+++ MATERIAL TO PROCESS
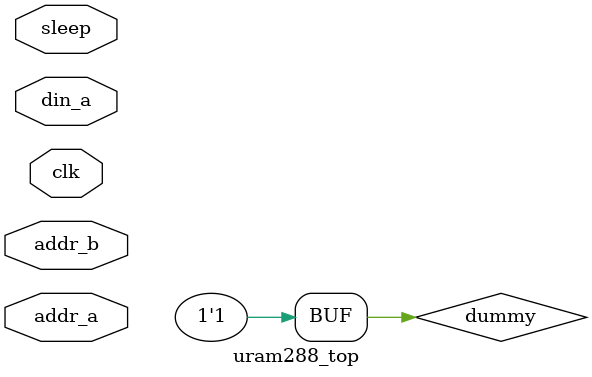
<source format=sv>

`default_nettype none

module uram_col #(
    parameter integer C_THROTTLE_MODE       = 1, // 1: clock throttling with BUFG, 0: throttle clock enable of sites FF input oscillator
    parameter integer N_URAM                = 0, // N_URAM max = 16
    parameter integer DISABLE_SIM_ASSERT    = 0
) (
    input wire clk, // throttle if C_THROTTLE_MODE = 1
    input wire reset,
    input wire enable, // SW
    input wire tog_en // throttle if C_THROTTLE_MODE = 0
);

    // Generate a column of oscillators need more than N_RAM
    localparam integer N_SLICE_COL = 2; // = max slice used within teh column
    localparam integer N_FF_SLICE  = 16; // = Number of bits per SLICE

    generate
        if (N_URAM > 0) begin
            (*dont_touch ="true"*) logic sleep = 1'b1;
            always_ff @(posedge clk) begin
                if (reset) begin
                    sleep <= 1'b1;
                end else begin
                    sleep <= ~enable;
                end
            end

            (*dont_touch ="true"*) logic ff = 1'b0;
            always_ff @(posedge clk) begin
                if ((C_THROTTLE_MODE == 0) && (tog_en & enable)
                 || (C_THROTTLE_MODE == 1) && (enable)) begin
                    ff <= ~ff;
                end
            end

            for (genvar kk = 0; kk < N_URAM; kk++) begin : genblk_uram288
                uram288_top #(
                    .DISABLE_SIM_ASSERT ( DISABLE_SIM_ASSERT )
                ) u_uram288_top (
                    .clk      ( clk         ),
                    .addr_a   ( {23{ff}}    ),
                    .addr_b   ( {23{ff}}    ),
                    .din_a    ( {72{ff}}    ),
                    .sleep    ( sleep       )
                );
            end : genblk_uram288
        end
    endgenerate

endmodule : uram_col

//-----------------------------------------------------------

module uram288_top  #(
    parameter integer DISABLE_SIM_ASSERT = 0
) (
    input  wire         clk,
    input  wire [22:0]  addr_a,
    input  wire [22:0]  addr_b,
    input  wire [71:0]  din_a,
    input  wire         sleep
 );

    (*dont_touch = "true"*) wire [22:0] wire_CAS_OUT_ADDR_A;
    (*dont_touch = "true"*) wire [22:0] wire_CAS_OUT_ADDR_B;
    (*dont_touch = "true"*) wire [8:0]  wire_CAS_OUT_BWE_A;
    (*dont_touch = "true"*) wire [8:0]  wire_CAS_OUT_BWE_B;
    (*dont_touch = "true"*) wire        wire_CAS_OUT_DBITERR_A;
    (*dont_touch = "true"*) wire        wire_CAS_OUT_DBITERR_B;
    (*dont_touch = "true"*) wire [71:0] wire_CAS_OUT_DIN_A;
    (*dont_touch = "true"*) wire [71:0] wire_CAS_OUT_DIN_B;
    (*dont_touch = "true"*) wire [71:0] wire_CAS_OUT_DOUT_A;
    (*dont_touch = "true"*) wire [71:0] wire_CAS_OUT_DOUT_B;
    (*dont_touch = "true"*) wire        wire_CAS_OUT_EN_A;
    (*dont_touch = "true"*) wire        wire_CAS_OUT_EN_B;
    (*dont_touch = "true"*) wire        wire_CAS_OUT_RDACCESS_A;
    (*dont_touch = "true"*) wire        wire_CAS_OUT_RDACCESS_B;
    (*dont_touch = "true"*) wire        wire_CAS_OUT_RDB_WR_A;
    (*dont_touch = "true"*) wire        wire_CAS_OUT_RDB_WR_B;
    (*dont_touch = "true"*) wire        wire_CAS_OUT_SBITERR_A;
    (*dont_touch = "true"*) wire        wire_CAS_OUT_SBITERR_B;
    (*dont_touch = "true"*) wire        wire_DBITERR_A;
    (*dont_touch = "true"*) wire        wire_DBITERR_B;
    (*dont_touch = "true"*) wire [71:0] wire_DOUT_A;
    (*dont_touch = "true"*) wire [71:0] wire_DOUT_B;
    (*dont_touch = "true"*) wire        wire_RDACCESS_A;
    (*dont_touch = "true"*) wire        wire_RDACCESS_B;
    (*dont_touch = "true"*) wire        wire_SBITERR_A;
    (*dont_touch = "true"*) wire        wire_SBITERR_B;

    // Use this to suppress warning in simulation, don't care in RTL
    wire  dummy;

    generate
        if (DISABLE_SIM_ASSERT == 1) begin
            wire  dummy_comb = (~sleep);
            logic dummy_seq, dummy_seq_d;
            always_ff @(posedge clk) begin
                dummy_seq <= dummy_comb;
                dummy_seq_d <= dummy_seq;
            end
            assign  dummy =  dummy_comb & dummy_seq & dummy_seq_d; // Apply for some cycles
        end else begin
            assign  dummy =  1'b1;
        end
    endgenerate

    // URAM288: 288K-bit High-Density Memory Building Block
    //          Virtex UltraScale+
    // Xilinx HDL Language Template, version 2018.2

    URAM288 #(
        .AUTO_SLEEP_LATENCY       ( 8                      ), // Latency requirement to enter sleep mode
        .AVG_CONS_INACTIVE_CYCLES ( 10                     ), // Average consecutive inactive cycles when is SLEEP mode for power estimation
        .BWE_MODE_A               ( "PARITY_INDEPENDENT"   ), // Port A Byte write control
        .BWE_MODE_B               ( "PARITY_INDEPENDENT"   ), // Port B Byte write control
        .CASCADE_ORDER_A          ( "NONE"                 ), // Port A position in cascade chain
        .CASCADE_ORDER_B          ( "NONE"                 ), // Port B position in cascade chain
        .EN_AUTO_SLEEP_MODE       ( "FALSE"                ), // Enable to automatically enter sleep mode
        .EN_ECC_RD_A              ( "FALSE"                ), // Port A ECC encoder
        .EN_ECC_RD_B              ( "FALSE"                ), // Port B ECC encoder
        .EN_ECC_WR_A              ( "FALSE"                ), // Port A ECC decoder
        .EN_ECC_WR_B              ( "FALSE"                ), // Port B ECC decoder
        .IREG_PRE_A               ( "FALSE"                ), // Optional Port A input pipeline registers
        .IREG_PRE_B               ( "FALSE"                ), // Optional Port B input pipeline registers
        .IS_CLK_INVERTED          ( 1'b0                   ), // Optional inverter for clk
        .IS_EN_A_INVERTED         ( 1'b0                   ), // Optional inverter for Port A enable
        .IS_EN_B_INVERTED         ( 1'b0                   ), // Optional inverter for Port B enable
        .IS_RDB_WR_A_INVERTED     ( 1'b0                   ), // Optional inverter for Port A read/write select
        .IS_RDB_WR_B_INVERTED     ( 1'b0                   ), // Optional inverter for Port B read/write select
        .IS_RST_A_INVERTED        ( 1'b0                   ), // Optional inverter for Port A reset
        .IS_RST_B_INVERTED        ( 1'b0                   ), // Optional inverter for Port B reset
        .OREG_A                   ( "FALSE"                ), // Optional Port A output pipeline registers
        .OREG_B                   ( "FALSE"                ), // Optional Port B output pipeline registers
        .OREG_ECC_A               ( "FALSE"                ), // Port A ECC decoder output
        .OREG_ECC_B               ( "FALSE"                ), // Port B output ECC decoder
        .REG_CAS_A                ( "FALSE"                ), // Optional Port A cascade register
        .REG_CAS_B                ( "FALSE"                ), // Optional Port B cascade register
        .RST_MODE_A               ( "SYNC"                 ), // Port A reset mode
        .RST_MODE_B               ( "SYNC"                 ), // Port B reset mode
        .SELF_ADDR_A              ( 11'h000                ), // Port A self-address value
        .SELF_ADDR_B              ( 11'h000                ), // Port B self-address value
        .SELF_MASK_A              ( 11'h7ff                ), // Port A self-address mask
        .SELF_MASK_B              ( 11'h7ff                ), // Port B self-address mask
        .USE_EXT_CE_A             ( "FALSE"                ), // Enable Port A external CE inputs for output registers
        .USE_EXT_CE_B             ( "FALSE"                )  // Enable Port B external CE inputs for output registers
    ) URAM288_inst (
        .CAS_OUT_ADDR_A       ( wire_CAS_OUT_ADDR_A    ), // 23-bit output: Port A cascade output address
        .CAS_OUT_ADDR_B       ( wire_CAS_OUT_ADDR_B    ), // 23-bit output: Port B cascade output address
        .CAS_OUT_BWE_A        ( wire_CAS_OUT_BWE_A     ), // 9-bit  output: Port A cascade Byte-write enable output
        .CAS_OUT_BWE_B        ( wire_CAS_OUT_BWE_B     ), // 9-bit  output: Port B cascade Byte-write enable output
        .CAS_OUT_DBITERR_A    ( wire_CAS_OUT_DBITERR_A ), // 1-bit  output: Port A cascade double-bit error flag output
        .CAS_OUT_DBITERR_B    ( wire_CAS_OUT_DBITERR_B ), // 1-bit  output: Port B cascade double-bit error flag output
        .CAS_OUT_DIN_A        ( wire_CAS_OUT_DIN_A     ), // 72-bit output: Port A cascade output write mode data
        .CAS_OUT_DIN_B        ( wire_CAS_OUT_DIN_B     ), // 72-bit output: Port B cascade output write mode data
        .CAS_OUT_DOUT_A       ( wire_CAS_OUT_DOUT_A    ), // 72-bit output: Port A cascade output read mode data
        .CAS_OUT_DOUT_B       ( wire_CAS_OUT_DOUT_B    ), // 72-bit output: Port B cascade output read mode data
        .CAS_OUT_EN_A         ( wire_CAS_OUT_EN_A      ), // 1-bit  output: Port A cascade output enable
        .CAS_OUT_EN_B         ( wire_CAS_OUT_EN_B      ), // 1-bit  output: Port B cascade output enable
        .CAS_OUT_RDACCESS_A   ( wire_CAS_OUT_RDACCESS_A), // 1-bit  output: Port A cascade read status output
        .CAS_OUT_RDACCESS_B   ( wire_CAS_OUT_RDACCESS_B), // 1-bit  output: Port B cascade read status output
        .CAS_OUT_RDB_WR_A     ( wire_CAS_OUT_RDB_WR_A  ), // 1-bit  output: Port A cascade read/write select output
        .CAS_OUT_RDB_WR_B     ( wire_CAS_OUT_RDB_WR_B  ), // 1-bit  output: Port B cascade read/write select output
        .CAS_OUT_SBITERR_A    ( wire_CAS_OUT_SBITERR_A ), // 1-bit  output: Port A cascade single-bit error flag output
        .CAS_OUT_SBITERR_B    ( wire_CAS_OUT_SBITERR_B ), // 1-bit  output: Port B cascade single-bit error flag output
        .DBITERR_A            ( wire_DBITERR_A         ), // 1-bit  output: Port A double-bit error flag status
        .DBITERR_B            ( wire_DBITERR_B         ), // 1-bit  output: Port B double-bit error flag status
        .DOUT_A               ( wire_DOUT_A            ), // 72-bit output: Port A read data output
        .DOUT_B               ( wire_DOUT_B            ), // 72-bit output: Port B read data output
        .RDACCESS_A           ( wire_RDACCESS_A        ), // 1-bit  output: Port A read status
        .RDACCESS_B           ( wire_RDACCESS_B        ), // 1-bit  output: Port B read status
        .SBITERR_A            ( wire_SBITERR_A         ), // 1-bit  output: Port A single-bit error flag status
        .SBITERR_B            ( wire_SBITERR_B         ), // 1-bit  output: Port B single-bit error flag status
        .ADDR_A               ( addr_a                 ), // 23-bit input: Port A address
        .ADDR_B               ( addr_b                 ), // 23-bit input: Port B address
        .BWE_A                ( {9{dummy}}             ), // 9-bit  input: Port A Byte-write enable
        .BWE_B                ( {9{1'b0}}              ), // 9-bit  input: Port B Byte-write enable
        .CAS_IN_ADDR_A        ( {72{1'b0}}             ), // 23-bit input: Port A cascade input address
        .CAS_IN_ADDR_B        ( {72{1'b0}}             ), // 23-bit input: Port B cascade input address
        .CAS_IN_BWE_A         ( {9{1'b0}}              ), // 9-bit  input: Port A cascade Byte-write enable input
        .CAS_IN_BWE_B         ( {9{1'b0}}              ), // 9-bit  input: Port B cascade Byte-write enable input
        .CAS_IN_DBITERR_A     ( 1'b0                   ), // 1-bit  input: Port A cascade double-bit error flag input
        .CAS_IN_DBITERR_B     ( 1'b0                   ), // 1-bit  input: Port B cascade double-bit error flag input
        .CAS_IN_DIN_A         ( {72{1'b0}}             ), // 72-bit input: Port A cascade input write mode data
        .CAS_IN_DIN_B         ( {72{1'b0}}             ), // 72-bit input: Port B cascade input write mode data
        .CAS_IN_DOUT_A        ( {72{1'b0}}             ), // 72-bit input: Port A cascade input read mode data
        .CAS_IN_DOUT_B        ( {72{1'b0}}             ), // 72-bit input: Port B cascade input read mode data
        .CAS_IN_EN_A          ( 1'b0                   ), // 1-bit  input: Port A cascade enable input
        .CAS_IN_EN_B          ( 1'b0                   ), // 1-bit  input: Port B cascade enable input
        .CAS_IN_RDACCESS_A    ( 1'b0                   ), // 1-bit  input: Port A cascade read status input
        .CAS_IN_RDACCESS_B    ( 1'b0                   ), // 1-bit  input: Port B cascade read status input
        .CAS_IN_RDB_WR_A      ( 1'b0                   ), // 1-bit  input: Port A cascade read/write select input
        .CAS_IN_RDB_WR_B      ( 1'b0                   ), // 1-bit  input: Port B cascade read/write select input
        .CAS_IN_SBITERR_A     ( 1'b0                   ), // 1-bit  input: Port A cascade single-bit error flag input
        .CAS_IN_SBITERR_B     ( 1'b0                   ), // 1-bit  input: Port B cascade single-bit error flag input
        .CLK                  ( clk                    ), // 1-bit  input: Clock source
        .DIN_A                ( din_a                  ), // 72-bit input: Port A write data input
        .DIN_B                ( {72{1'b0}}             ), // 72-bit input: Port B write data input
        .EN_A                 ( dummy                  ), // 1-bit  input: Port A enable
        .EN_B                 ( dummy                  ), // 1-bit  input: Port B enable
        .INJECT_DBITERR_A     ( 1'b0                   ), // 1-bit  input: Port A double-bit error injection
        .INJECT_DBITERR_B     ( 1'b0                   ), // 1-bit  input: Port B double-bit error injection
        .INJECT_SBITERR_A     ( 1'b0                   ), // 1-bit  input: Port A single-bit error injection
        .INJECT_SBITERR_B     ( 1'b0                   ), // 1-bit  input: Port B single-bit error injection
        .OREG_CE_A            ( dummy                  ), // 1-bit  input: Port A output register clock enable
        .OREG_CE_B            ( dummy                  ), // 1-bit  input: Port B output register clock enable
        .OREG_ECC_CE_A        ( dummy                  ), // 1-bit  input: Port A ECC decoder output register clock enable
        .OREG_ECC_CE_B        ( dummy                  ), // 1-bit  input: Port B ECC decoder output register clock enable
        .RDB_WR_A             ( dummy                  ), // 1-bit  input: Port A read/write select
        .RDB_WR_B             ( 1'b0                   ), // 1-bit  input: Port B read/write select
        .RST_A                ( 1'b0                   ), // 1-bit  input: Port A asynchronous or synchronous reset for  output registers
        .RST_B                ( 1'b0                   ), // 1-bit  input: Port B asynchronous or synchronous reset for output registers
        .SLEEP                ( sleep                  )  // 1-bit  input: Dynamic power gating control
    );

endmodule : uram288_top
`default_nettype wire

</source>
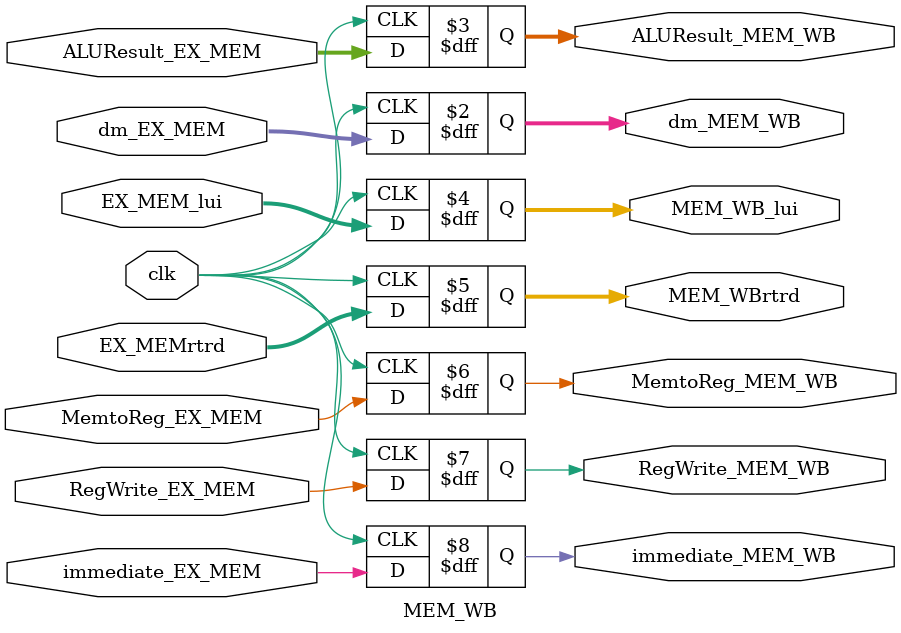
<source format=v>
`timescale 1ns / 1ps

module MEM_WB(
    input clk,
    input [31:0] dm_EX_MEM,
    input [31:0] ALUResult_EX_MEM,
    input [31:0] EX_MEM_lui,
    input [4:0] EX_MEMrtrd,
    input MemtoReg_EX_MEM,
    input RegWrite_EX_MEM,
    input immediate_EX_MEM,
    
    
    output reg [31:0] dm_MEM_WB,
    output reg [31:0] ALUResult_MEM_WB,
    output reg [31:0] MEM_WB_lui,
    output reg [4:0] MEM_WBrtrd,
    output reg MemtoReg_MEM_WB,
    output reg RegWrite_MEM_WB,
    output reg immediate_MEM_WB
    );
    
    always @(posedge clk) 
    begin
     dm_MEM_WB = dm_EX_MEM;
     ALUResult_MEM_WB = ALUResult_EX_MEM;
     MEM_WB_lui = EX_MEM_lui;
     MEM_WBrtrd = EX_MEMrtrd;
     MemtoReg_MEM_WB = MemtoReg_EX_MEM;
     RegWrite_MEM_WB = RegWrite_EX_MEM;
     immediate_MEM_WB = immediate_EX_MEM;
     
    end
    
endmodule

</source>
++++++
TASK PROMPT ▸ Could you restate, word for word, the lines above from the one with "sleep <= ~enable;" to the one with "endmodule : uram_col", both included?

RESULT FOR THIS TASK ▸
                    sleep <= ~enable;
                end
            end

            (*dont_touch ="true"*) logic ff = 1'b0;
            always_ff @(posedge clk) begin
                if ((C_THROTTLE_MODE == 0) && (tog_en & enable)
                 || (C_THROTTLE_MODE == 1) && (enable)) begin
                    ff <= ~ff;
                end
            end

            for (genvar kk = 0; kk < N_URAM; kk++) begin : genblk_uram288
                uram288_top #(
                    .DISABLE_SIM_ASSERT ( DISABLE_SIM_ASSERT )
                ) u_uram288_top (
                    .clk      ( clk         ),
                    .addr_a   ( {23{ff}}    ),
                    .addr_b   ( {23{ff}}    ),
                    .din_a    ( {72{ff}}    ),
                    .sleep    ( sleep       )
                );
            end : genblk_uram288
        end
    endgenerate

endmodule : uram_col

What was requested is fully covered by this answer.